PROBLEM
Having found the line containing "ring dip: (232, 237)" in the data below, reproduce that line and each one after it to the end, exactly, and include nothing else.

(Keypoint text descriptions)

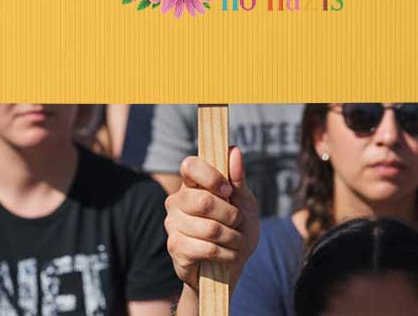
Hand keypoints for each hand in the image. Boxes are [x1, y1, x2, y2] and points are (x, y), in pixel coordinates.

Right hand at [164, 147, 259, 292]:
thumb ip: (238, 179)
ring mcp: (172, 224)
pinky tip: (227, 255)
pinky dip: (226, 253)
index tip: (229, 190)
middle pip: (203, 200)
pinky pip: (206, 248)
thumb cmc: (237, 229)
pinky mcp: (175, 248)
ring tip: (236, 241)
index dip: (211, 176)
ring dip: (232, 237)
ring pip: (209, 228)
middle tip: (238, 222)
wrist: (230, 268)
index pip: (190, 165)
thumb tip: (234, 150)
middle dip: (230, 215)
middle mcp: (177, 200)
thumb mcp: (244, 202)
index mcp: (191, 183)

SOLUTION TO THE PROBLEM
ring dip: (232, 237)
ring pip: (209, 228)
middle tip: (238, 222)
wrist: (230, 268)
index pip: (190, 165)
thumb tip: (234, 150)
middle dip: (230, 215)
middle mcp: (177, 200)
thumb mcp: (244, 202)
index mcp: (191, 183)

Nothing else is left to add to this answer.